- Selected text:
──────
In April 2019, tragically a fire broke out gutting the magnificent Notre Dame Cathedral in Paris. As people locally and internationally watched in sadness at this grand old lady’s demise, within hours and days of the event pledges to support the rebuilt were flooding in.  Just three of the world’s largest luxury conglomerates – Kering, LVMH and L’Oréal – pledged a combined €500 million to the rebuilding of the cathedral.

Whilst in no way criticising the pledge to support Notre Dame, Nature Needs More has to ask, if these three luxury conglomerates alone can pledge a combined €500 million in a matter of days, why haven’t they pledged the €27.5 million (US$30million) to roll out the CITES ePermit globally in the nearly 10 years it has been available? These companies and other luxury brands make huge profits from the legal trade in wildlife body parts and botanicals; which is worth tens of billions to the European luxury and fashion industry alone. Python skins, just one of the many exotic skins used for shoes, handbags and clothing imported into Europe each year, are worth more than US$1 Billion annually. To put that in perspective, in 2016 worldwide luxury retail sales were valued at US$1.25 Trillion annually. Given these massive profit margins and brand values of luxury goods, one might assume that it is worth it to these companies that the trade in these exotic skins, other wildlife body parts and botanicals is well regulated and the supply chains are transparent and secured against laundering of illegal items into the legal marketplace. Nothing could be further from the truth.

Just one recent example, in early 2019, Operation Blizzard, covering 22 countries netted 2,703 turtles and tortoises, 1,059 snakes, 512 lizards and geckos and 20 crocodiles and alligators, many of which were intended for use in the fashion industry for accessories including wallets and handbags. This is able to occur because CITES (the UN Convention that regulates this trade) is still using a 1970s paper-based permit and monitoring system. The luxury and fashion industries have completely ignored the poor regulation of the legal trade in endangered species and contributed next to nothing to fixing it, even though, as already mentioned, an electronic permit system, fully integrated with customs, has been on offer for nearly a decade.
──────
- Problem statement:
Extract the full passage above on luxury brands and the CITES permit system, reproducing it word for word.

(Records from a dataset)
──────
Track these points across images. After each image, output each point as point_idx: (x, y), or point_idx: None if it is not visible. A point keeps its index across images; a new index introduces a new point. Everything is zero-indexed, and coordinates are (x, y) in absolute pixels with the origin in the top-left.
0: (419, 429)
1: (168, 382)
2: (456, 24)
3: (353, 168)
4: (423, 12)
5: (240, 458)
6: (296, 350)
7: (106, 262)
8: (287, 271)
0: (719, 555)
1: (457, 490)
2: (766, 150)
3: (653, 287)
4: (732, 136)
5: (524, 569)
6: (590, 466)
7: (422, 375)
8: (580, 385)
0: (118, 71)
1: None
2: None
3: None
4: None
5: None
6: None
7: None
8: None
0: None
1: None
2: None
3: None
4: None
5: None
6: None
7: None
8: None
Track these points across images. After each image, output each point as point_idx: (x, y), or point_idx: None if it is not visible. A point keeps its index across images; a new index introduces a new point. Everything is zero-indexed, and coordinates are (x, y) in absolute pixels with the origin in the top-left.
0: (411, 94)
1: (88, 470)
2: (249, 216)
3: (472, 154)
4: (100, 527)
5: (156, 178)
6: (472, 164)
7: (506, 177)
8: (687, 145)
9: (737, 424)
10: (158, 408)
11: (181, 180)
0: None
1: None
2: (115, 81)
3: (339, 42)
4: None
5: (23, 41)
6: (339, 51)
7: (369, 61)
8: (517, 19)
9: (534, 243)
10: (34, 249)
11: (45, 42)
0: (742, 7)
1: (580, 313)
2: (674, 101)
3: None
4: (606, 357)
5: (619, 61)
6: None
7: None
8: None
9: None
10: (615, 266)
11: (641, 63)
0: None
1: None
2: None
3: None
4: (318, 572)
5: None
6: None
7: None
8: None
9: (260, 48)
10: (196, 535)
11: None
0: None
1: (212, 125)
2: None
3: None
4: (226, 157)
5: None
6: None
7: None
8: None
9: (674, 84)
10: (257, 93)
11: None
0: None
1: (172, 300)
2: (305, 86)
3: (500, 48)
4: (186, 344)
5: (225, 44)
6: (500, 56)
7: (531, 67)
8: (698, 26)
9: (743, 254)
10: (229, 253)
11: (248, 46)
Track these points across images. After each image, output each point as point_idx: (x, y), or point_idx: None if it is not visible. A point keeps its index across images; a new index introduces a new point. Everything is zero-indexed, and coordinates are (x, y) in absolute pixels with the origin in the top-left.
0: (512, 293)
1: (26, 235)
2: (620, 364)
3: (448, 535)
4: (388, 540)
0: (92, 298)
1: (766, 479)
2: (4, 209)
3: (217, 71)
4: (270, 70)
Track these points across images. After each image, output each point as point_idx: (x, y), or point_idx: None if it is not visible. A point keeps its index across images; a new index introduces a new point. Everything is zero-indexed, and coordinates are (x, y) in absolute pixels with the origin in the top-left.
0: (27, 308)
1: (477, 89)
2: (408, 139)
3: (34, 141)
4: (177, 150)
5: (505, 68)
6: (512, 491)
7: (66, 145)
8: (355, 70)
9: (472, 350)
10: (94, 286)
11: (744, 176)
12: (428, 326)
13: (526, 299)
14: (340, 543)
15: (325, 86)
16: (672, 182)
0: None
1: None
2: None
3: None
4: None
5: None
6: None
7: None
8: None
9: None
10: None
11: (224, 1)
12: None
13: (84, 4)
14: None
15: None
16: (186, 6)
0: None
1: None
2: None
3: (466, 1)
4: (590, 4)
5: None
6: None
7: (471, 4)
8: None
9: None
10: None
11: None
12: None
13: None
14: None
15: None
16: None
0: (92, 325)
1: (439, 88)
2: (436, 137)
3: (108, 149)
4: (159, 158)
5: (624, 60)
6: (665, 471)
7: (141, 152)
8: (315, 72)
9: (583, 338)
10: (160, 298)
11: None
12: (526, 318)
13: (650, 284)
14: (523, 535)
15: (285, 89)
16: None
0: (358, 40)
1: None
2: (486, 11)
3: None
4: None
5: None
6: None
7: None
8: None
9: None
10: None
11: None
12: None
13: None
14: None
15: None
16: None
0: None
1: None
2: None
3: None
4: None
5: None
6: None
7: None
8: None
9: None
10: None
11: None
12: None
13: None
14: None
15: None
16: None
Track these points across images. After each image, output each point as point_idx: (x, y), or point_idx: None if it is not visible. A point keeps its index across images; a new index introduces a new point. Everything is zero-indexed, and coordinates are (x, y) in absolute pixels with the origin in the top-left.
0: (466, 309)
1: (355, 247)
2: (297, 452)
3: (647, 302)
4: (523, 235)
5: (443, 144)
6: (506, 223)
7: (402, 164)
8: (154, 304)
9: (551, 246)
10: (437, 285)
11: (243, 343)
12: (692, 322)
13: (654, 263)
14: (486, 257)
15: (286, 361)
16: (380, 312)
──────
- Written response:
In April 2019, tragically a fire broke out gutting the magnificent Notre Dame Cathedral in Paris. As people locally and internationally watched in sadness at this grand old lady’s demise, within hours and days of the event pledges to support the rebuilt were flooding in.  Just three of the world’s largest luxury conglomerates – Kering, LVMH and L’Oréal – pledged a combined €500 million to the rebuilding of the cathedral.

Whilst in no way criticising the pledge to support Notre Dame, Nature Needs More has to ask, if these three luxury conglomerates alone can pledge a combined €500 million in a matter of days, why haven’t they pledged the €27.5 million (US$30million) to roll out the CITES ePermit globally in the nearly 10 years it has been available? These companies and other luxury brands make huge profits from the legal trade in wildlife body parts and botanicals; which is worth tens of billions to the European luxury and fashion industry alone. Python skins, just one of the many exotic skins used for shoes, handbags and clothing imported into Europe each year, are worth more than US$1 Billion annually. To put that in perspective, in 2016 worldwide luxury retail sales were valued at US$1.25 Trillion annually. Given these massive profit margins and brand values of luxury goods, one might assume that it is worth it to these companies that the trade in these exotic skins, other wildlife body parts and botanicals is well regulated and the supply chains are transparent and secured against laundering of illegal items into the legal marketplace. Nothing could be further from the truth.

Just one recent example, in early 2019, Operation Blizzard, covering 22 countries netted 2,703 turtles and tortoises, 1,059 snakes, 512 lizards and geckos and 20 crocodiles and alligators, many of which were intended for use in the fashion industry for accessories including wallets and handbags. This is able to occur because CITES (the UN Convention that regulates this trade) is still using a 1970s paper-based permit and monitoring system. The luxury and fashion industries have completely ignored the poor regulation of the legal trade in endangered species and contributed next to nothing to fixing it, even though, as already mentioned, an electronic permit system, fully integrated with customs, has been on offer for nearly a decade.